As a PhD student in Crop Science (now Plant Sciences) I was exposed to the world of most advanced scientific research in the subject. Beside earning my doctoral degree for the research I carried out there, my paper authored jointly with my PhD supervisor, Dr. H M Austenson, titled "Analysis of Interrelationships among Seedling Vigor, Field Emergence, and Yield in Wheat" that was published in Agronomy Journal, Vol 65, 1973, was well acclaimed as a milestone in seed science research and was extensively cited in scientific literature. Even almost 50 years after its publication, I continue to receive references to it from scientists around the world. I give a lot of credit for this to the conducive academic environment of U of S in which I was able to pursue my studies."


"1971 College of Home economics Friday nights at Donna Little’s home playing Elvis records and imbibing in “Baby Duck Wine.” TOO MUCH FUN!!!"


"Tribute to Professor Doris Hasell: 

I was first introduced to the College of Home Economics when I met Professor Doris Hasell who spearheaded the Department of Interior Design. After an initial two-hour meeting, she piqued my interest so much that I left that first meeting inspired to pursue a career in Interior Design.

Professor Hasell was a very knowledgeable and gifted teacher with a steadfast manor. She possessed the ability to bring out the very best in her students. She certainly brought out the best in me.

As I was completing my degree, Professor Hasell opened the door for my first job opportunity with Holliday-Scott interiors in Saskatoon. I was soon offered a job in Vancouver, and was off to a strange new city that I had never visited. So many doors have opened for me since those early days. I remain in Vancouver and am honoured to still be working in Interior Design in Canada and have worked in the US. I have had my own Interior Design business for over 30 years and continue to work today with long time valued clients.

All of this after being inspired and mentored by Professor Hasell. She believed in me and guided me to a rewarding career.

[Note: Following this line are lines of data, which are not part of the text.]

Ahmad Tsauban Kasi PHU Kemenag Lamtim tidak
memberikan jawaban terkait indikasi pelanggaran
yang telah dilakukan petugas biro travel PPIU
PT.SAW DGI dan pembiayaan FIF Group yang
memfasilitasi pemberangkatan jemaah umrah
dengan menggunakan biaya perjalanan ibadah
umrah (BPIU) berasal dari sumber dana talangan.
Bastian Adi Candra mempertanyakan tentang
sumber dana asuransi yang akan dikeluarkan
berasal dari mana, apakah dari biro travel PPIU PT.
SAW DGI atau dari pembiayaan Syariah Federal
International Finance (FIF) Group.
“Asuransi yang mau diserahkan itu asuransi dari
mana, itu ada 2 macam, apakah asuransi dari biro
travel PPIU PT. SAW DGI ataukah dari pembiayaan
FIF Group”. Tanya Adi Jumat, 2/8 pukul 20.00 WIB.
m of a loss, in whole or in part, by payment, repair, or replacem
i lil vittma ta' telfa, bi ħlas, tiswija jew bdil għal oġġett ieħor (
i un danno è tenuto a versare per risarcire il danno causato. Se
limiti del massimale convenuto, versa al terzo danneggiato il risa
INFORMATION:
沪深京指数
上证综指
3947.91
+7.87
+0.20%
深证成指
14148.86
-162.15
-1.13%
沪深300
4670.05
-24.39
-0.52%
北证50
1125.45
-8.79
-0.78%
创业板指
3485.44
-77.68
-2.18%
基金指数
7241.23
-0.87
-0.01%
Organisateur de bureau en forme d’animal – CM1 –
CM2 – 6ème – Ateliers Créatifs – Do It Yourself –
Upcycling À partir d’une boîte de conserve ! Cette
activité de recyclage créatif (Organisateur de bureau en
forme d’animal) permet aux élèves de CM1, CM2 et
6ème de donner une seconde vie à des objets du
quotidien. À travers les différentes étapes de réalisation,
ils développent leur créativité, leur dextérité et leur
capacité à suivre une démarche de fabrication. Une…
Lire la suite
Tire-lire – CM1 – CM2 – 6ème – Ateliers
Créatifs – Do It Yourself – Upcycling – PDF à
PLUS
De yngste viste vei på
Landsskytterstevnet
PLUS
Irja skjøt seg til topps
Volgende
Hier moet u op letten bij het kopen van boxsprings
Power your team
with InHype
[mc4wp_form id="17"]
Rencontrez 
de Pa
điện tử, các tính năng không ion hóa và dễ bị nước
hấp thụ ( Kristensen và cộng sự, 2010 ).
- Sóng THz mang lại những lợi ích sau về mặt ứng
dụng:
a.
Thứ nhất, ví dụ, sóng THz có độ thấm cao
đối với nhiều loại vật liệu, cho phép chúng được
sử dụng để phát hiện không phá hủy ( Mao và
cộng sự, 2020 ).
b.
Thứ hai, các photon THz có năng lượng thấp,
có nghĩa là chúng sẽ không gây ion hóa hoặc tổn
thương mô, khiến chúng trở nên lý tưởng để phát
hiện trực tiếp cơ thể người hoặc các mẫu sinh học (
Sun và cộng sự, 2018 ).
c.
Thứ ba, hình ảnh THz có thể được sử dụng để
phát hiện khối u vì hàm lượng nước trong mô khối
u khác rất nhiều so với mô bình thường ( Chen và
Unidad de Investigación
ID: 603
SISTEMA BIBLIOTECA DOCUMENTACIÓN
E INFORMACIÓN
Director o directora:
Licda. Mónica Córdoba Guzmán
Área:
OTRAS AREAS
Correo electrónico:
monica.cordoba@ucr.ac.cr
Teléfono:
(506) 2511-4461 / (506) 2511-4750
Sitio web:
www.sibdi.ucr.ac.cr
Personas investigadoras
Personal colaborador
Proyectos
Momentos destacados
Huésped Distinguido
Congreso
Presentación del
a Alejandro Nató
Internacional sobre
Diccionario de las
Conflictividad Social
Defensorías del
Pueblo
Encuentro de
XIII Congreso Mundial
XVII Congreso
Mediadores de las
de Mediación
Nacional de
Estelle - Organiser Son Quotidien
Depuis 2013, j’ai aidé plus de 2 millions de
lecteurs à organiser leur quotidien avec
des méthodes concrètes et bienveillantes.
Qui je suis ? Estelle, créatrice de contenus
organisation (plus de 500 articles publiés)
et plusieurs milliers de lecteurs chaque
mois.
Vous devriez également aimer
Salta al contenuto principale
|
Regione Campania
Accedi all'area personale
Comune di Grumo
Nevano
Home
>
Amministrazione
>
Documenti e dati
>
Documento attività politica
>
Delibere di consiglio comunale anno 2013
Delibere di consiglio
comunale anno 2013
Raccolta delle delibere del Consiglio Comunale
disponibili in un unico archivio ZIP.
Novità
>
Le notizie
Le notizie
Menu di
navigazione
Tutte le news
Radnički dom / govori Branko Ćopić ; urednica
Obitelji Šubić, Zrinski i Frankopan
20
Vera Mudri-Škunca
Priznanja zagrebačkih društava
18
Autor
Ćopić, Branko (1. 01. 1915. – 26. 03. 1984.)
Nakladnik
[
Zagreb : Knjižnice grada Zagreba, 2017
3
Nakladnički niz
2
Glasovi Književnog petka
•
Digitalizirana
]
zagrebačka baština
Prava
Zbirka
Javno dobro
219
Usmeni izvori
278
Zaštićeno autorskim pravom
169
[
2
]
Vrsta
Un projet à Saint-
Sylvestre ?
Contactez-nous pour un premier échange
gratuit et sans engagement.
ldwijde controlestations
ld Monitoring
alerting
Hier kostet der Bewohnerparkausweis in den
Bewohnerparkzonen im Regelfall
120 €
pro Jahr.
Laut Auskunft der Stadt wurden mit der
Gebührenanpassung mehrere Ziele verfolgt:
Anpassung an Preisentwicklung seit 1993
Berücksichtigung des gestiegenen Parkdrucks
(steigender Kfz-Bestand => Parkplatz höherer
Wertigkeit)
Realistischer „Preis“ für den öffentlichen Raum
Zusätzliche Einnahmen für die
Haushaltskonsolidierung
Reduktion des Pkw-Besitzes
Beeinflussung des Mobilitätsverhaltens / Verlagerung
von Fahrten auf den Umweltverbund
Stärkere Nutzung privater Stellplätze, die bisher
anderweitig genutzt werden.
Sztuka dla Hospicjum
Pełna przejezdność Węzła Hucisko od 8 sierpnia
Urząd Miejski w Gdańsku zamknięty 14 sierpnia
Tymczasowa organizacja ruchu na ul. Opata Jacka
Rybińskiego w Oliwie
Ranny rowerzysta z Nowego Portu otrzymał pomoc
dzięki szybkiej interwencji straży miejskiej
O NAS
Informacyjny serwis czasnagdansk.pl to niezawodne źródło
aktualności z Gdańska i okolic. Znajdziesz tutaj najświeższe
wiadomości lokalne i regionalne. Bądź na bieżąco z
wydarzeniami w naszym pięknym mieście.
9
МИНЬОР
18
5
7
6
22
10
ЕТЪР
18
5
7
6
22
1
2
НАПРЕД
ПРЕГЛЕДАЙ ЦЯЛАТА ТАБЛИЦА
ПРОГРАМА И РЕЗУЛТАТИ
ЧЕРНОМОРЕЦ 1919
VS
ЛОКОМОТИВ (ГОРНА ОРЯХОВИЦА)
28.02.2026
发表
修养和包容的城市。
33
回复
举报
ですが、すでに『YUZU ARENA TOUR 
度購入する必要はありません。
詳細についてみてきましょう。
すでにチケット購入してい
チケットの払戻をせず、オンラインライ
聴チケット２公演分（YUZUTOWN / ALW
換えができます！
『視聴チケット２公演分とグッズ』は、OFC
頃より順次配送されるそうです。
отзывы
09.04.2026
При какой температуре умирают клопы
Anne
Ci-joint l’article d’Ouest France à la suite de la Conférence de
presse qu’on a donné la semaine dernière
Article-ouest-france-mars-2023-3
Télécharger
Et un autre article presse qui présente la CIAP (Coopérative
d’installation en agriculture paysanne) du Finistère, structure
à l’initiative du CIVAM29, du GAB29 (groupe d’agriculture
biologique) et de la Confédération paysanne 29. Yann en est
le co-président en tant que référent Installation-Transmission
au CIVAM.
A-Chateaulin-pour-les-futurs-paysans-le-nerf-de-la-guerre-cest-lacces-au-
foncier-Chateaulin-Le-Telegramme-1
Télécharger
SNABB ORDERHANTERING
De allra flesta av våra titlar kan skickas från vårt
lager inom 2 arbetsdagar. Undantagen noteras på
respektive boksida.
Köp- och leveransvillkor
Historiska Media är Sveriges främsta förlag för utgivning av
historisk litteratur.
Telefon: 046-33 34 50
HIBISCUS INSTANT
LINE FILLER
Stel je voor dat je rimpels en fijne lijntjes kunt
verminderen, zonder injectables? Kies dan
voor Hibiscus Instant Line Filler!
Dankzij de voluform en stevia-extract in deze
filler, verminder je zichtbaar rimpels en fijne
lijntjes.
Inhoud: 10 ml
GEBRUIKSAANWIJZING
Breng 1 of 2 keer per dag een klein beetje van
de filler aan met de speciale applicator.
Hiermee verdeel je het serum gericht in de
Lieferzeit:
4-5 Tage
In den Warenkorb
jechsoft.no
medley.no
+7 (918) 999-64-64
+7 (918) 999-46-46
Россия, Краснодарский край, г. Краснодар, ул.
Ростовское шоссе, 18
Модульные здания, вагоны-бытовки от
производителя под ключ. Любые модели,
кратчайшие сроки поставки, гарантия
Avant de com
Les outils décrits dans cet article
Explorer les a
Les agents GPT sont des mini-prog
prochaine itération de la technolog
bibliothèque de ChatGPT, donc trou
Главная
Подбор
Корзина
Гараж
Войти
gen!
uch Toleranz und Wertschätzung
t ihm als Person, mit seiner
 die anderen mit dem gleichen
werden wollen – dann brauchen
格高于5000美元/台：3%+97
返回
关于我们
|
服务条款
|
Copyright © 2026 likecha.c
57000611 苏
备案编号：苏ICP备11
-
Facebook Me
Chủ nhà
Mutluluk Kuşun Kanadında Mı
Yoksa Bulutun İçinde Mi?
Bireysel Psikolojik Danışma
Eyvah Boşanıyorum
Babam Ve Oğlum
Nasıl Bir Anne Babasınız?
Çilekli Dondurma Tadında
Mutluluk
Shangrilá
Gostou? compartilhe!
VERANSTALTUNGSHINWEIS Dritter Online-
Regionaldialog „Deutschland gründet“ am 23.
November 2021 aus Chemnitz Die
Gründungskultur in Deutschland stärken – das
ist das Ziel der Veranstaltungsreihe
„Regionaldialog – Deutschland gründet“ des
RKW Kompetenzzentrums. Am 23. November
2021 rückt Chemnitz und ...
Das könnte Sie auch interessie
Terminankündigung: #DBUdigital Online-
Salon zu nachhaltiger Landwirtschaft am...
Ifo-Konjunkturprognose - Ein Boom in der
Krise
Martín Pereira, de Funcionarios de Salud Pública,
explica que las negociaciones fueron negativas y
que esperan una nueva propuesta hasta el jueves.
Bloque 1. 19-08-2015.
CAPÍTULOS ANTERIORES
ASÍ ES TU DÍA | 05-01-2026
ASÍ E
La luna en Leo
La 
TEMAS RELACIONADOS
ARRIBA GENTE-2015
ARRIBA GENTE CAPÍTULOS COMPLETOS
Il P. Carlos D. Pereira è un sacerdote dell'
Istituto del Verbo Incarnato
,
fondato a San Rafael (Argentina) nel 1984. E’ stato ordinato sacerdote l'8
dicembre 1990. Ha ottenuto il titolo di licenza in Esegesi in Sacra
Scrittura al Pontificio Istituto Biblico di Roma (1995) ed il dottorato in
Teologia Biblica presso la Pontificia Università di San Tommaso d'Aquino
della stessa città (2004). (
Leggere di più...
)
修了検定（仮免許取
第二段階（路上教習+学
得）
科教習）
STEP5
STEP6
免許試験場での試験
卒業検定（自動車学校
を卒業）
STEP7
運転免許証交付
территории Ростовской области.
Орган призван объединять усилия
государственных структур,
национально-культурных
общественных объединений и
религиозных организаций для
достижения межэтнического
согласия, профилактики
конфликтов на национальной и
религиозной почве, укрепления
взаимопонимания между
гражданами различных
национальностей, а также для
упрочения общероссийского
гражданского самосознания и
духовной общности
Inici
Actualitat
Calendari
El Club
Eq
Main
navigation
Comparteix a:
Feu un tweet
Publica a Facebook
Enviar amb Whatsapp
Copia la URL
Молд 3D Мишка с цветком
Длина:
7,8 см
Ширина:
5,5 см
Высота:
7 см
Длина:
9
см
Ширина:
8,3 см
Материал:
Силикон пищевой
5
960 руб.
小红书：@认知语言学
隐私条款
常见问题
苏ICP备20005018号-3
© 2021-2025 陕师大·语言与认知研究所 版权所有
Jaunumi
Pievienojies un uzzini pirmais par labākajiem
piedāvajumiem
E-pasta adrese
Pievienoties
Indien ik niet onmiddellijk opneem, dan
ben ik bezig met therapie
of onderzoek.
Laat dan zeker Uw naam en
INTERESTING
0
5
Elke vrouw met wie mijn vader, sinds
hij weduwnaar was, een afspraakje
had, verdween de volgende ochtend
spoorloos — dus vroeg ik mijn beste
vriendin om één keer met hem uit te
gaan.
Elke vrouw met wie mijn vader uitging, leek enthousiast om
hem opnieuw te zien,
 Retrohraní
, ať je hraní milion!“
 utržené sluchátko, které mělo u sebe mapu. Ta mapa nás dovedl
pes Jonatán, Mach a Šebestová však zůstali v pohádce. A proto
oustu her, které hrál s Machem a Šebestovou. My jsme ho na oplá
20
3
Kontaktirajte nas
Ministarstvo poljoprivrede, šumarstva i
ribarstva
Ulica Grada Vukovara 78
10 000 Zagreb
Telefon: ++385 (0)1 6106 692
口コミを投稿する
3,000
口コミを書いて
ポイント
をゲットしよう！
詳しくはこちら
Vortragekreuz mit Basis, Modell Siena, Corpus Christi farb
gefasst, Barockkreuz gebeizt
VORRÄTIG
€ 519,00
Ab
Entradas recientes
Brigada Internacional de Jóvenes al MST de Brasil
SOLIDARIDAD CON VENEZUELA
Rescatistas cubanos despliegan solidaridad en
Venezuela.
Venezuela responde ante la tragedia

I want to send a very big thank you to Profesoor Hasell who provided so much guidance and helped shape my career.

Cheers to the Class of 1972!"


"1970 College of Home Economics with Dean Edith Rowles Simpson and Faculty"


"1997 College of Home Economics 25th Reunion in Saskatoon"


"11 members of the 72 EE's met for a 50th reunion BBQ in Riverhurst SK in July. They were joined in a short zoom meeting by an additional 5. We remembered an additional 6 members no longer with us. Gary, who obviously never wore his engineering jacket after graduation, brought it along to remind our senior memories what it looked like."